In this paper, we propose nitrogen selectively filtered ¹³C NMR spectroscopy to differentiate tautomeric states of histidine. In NMR, ¹³C is known to be more sensitive than ¹⁵N. Therefore, observing ¹³C instead of ¹⁵N provides much needed sensitivity for detecting different tautomers, while protonated or non-protonated nitrogens are used to select different ¹³C signals. More importantly, the CP dynamics for each carbon site in the histidine tautomers is similar, so that there is no concern about CP efficiency for seeing different tautomeric states. The advantages of this method will be demonstrated by using a histidine powder sample lyophilized from a solution at pH 6.3.

2. Materials and methods

2.1. Preparation of histidine powder sample

Uniformly ¹³C, ¹⁵N-labeled L-Histidine•HCl•H₂O, pH 3.3 was purchased from Cambridge Isotope Laboratories, Inc. The crystalline histidine was dissolved in deionized water and titrated with 0.2 M NaOH to reach pH 6.3, then lyophilized in the vacuum pump. The lyophilized histidine powder was packed into a 3.2mm MAS rotor.

2.2. NMR spectroscopy

All MAS NMR spectra were acquired on a Bruker Avance 600.1 MHz NMR spectrometer using a NHMFL 3.2 mm Low-E triple-resonance biosolids MAS probe [11, 12]. The sample spinning rate was controlled within 13.5kHz±3Hz by a Bruker pneumatic MAS unit. The ¹³C magnetization was enhanced through CP from protons with a contact time of 1 ms, during which a ¹H spin-lock field of 50 kHz was used and the ¹³C B₁ field was ramped from 38 to 56 kHz [13]. The ¹³C and ¹⁵N 180° pulse lengths were experimentally calibrated to be 6.6 and 7.9 μs, respectively. The ¹⁵N selective 180° pulse was achieved using an 1-side lobe Sinc shape with a pulse-length of 280 μs. A SPINAL64 decoupling sequence [14] with a ¹H B₁ field of 78 kHz was used for proton decoupling. The ¹³C chemical shifts were referenced to the carbonyl carbon resonance of glycine at 178.4 ppm relative to 4,4-dimethyl-4-silapentanesulfonate sodium (DSS), and the ¹⁵N chemical shifts reference was calculated by the known relative frequency ratios between DSS (¹³C) and liquid ammonia (¹⁵N) [15, 16].
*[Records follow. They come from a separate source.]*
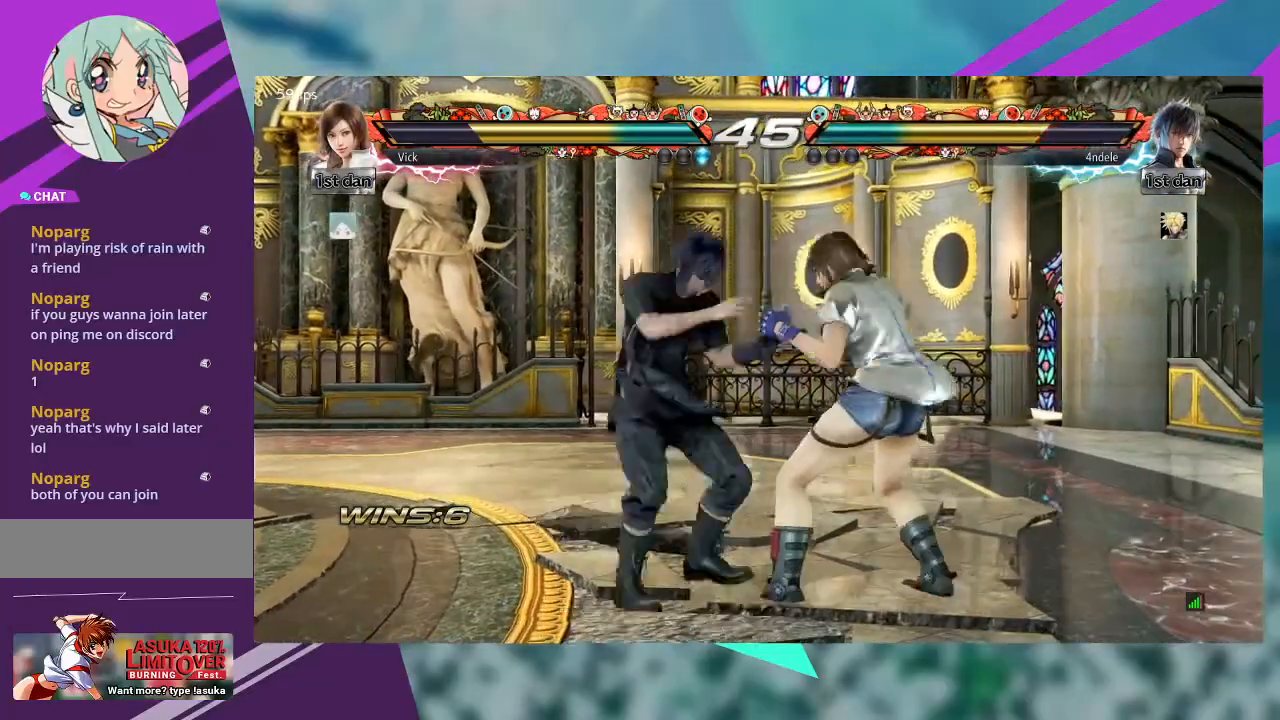
{"buttons": [], "left_stick": "center", "events": []}
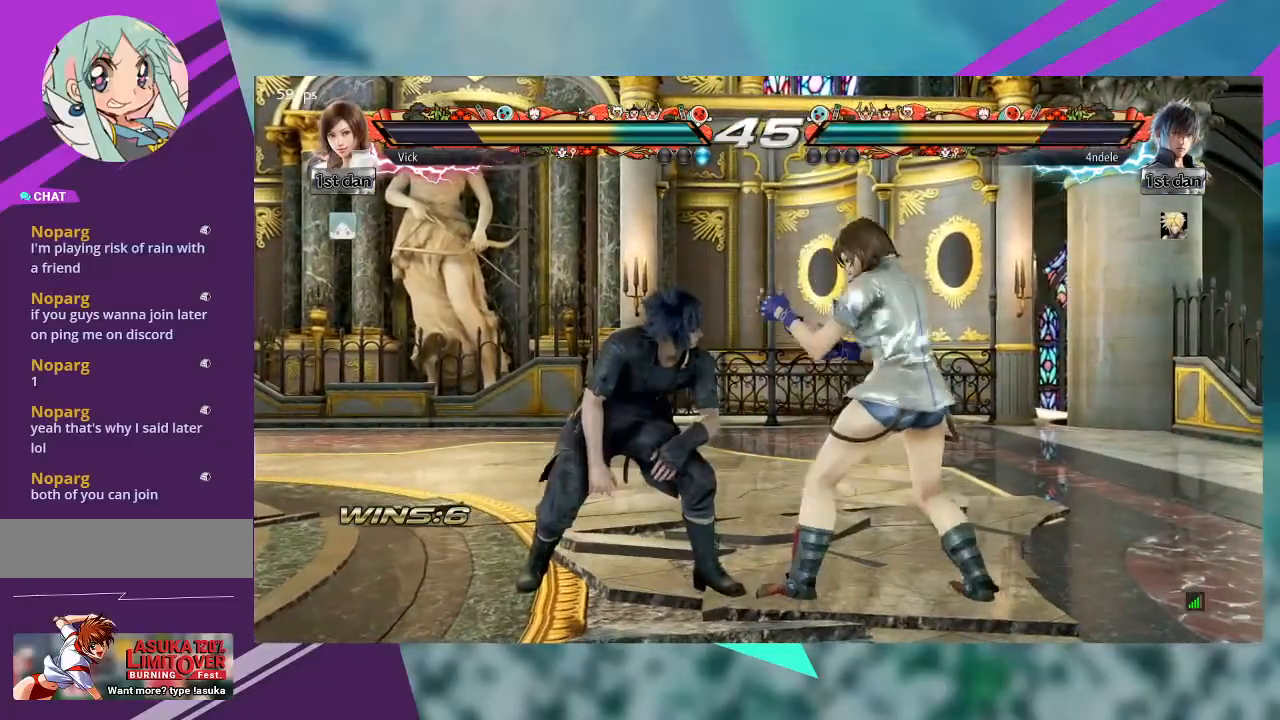
{"buttons": [], "left_stick": "right"}
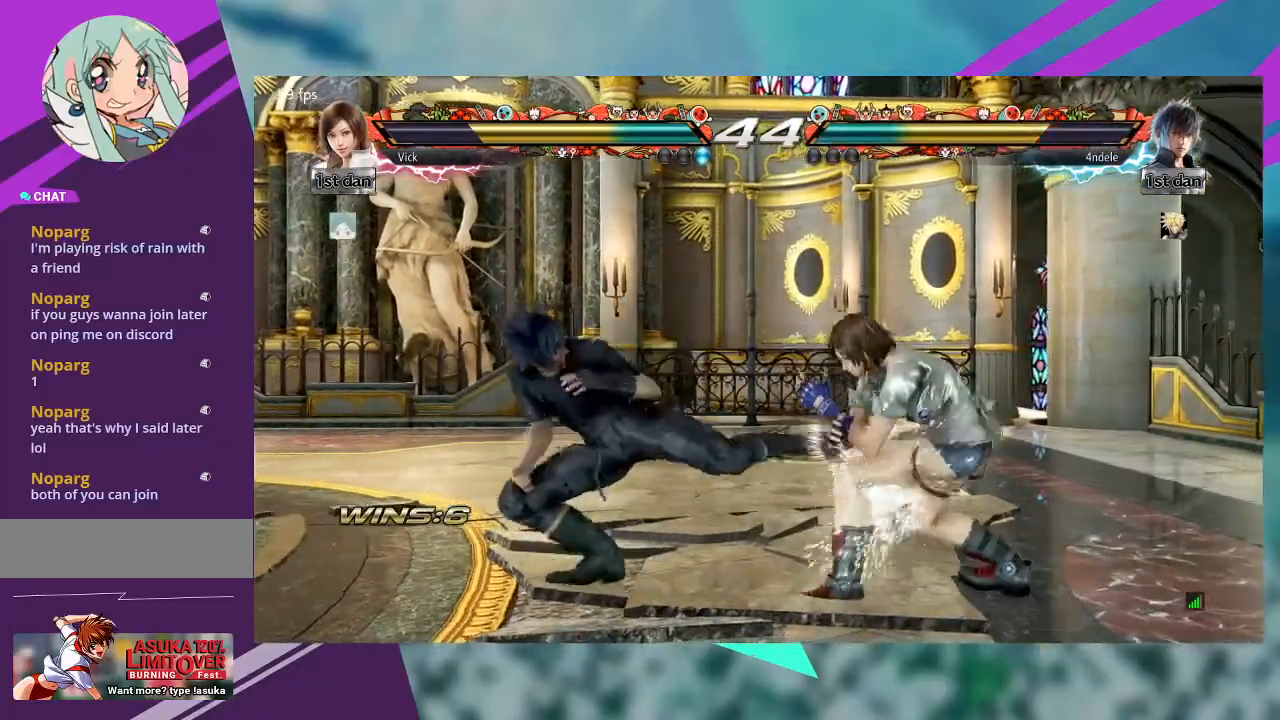
{"buttons": [], "left_stick": "center", "events": [[233, "left_stick", "center"], [300, "TRIANGLE", "down"], [400, "TRIANGLE", "up"]]}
2.3. Experimental strategy

Table 1 lists the observable ¹³C resonances of different histidine tautomeric states that are expected under various 1D experiments to be performed. We will explain in detail in the next section how the ¹³C resonances from each tautomer can be differentiated based on these 1D experiments.

Table 1. ¹³C Peaks for Histidine Tautomers Observed under Various Experiments.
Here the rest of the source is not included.